== Record excerpts

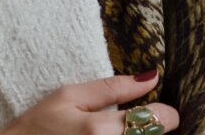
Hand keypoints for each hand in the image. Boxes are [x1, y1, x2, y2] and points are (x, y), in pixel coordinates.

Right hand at [0, 71, 178, 134]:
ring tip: (128, 130)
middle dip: (155, 129)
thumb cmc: (38, 125)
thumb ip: (113, 87)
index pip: (153, 121)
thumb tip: (151, 76)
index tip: (165, 110)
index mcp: (98, 130)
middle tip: (144, 122)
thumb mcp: (70, 97)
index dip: (166, 113)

====

:: Requirement ::
Each line of the entries holding the string "index" should be found and copied.

:: Exercise answer ::
index pip: (153, 121)
index tip: (165, 110)
index mcp: (98, 130)
index dip: (166, 113)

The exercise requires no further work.